Elle était à présent si grande qu'elle m'enveloppait entièrement. Il se dégageait de ce petit cocon de lumière une puissance incroyable. Je sentais cette force mystique transpercer chaque cellule de mon être et affluer dans chacune de mes veines.
Mon petit corps de mortel avait absorbé une telle quantité de cette énergie nouvelle que cela en devenait douloureux.
La douleur s'était transformée en une horrible souffrance qui m'enchaîna. Celle-ci, était-elle que je ne pouvais plus la contenir. Je devais l'exprimer d'une manière ou d'une autre. Et la seule chose que je pouvais faire, c'était crier. Crier aussi fort que je le pouvais.
Malgré ma souffrance, ces individus continuaient de clamer leurs maudites incantations. Aucun de mes hurlements ni aucune de mes larmes ne les incitèrent à mettre un terme à cette effroyable séance de torture. Au contraire, cela semblait les inciter à continuer.

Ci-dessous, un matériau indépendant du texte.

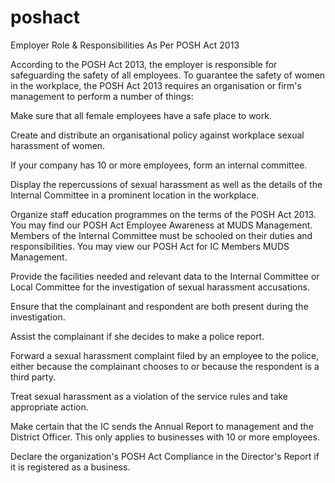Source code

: # poshact
Employer Role & Responsibilities As Per POSH Act 2013

 
According to the POSH Act 2013, the employer is responsible for safeguarding the safety of all employees. To guarantee the safety of women in the workplace, the POSH Act 2013 requires an organisation or firm's management to perform a number of things:

Make sure that all female employees have a safe place to work.

Create and distribute an organisational policy against workplace sexual harassment of women.

If your company has 10 or more employees, form an internal committee.

Display the repercussions of sexual harassment as well as the details of the Internal Committee in a prominent location in the workplace.

Organize staff education programmes on the terms of the POSH Act 2013. You may find our POSH Act Employee Awareness at MUDS Management. Members of the Internal Committee must be schooled on their duties and responsibilities. You may view our POSH Act for IC Members MUDS Management.

Provide the facilities needed and relevant data to the Internal Committee or Local Committee for the investigation of sexual harassment accusations.

Ensure that the complainant and respondent are both present during the investigation.

Assist the complainant if she decides to make a police report.

Forward a sexual harassment complaint filed by an employee to the police, either because the complainant chooses to or because the respondent is a third party.

Treat sexual harassment as a violation of the service rules and take appropriate action.

Make certain that the IC sends the Annual Report to management and the District Officer. This only applies to businesses with 10 or more employees.

Declare the organization's POSH Act Compliance in the Director's Report if it is registered as a business.

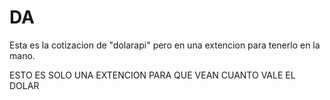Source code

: # DA
Esta es la cotizacion de "dolarapi" pero en una extencion para tenerlo en la mano.

ESTO ES SOLO UNA EXTENCION PARA QUE VEAN CUANTO VALE EL DOLAR
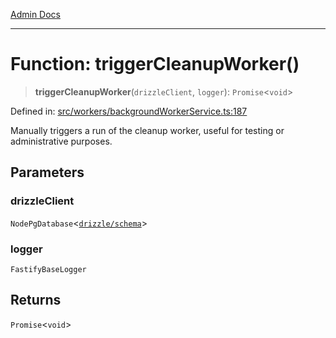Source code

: [Admin Docs](/)

***

# Function: triggerCleanupWorker()

> **triggerCleanupWorker**(`drizzleClient`, `logger`): `Promise`\<`void`\>

Defined in: [src/workers/backgroundWorkerService.ts:187](https://github.com/Sourya07/talawa-api/blob/61a1911602b2f0aac7635e08ae2918f4f768e8ff/src/workers/backgroundWorkerService.ts#L187)

Manually triggers a run of the cleanup worker, useful for testing or administrative purposes.

## Parameters

### drizzleClient

`NodePgDatabase`\<[`drizzle/schema`](../../../drizzle/schema/README.md)\>

### logger

`FastifyBaseLogger`

## Returns

`Promise`\<`void`\>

La souffrance que je ressentais dépassait toutes celles qui m'avaient été données d'éprouver. Même celle que j'avais subi lorsque je fus à l'agonie durant mon combat contre le mangeur d'âmes pouvait se comparer à une simple piqûre d'abeille à côté.
C'était horrible. J'avais la terrible sensation que mes os étaient pris au piège au sein d'un étau qui se resserrait tout doucement en les broyant très lentement, mais le pire était sans nulle doute ce que je ressentis au niveau de mes omoplates.
Je sentis d'abord mes os se craquer et se briser. Puis je les sentis pousser à l'intérieur de mon corps jusqu'à ce que finalement, ils réussirent à transpercer douloureusement ma chair et ma peau.
Ils poussèrent encore jusqu'à ce que je sentis quelques choses de doux et de soyeux tomber dans mon dos. Ce ne fut qu'à ce moment-là que la douleur commença à s'estomper de même que la bulle de lumière qui m'enveloppait.
Plus la lumière disparaissait, plus je me sentais tomber. La douleur avait été telle que j'avais fini par m'évanouir. Tandis que le sommeil m'emportait, j'entendais les voix déjà lointaines du petit groupe qui s'extasiaient sur ma personne.
- Elle est vraiment magnifique. Elle lui ressemble tellement...
- Oui.
- Mon dieu Axianie elle porte la marque. Si les autres élèves la voient....
- Je sais n'ayez crainte madame Serpentie. Nous la dissimulerons. Mais pour le moment, il faut qu'elle la voie. Cela l'aidera à prendre conscience de qui elle est.